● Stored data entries

-----

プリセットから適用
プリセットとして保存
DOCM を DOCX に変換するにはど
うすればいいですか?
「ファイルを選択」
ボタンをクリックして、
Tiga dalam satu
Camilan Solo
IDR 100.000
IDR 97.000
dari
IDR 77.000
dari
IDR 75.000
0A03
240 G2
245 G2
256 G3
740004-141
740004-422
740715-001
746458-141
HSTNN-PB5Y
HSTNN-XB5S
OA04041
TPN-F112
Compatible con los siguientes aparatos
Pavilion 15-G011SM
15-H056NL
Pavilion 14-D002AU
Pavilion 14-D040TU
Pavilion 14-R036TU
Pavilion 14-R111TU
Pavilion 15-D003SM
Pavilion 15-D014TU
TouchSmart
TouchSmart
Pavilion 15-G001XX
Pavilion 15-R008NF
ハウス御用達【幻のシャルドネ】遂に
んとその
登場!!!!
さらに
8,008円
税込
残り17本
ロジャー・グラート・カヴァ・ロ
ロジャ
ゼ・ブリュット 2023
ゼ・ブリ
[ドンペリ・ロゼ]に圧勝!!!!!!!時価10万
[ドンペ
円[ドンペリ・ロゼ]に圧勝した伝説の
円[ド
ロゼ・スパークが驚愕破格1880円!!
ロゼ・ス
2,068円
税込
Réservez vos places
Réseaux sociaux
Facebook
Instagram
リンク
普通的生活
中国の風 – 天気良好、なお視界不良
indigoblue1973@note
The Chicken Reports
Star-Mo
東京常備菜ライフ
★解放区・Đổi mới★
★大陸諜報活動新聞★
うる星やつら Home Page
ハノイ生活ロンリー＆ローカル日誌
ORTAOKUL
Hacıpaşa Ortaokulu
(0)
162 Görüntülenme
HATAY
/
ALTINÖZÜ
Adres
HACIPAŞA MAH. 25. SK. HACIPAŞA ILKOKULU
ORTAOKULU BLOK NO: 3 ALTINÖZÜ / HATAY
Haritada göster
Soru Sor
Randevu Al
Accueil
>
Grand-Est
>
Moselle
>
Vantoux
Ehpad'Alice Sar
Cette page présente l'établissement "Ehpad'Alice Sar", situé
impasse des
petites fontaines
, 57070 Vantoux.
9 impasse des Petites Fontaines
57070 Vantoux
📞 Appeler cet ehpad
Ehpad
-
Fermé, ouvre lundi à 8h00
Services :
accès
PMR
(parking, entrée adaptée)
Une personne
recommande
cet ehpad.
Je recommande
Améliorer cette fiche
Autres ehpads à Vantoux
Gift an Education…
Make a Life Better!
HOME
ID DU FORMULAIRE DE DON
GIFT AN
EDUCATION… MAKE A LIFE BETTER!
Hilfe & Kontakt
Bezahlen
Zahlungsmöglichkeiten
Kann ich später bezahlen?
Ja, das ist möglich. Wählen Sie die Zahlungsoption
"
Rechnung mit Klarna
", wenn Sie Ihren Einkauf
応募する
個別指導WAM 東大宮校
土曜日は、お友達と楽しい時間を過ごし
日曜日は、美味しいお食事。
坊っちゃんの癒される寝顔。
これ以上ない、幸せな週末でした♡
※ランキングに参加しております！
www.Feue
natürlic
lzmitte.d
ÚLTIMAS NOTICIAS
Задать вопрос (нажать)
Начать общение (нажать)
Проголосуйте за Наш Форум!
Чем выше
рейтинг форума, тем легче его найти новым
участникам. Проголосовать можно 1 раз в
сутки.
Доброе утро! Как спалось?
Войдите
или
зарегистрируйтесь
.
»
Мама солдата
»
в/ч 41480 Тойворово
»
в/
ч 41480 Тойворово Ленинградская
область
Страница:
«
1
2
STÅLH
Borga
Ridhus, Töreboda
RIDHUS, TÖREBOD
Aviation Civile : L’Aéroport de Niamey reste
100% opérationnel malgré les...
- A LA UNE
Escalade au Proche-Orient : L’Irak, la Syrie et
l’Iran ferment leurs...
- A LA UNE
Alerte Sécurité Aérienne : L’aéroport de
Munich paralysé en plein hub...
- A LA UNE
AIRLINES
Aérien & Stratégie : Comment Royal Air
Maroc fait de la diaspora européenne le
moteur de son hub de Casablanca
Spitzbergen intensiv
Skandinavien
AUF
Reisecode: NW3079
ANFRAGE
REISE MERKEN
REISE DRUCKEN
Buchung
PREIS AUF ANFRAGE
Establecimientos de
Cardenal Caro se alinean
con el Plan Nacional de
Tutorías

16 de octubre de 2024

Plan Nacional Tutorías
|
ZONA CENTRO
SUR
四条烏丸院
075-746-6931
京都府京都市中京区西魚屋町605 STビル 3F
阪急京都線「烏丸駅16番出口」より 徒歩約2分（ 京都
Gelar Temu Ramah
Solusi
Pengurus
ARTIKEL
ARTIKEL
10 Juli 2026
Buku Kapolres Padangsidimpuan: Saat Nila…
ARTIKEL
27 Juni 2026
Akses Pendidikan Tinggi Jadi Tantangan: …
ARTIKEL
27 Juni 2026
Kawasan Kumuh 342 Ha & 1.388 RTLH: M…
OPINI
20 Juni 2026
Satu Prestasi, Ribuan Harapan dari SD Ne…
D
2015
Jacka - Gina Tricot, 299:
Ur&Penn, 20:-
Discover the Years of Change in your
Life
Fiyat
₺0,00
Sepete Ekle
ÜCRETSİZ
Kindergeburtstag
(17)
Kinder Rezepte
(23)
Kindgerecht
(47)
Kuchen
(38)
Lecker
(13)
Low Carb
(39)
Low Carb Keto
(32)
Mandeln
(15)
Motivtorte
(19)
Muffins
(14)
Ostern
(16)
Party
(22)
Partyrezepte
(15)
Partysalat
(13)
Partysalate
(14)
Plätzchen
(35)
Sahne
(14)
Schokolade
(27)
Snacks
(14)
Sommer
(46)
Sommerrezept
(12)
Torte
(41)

-----

Find the string "нажать" in the entries above and return each line that holds it.

Задать вопрос (нажать)
Начать общение (нажать)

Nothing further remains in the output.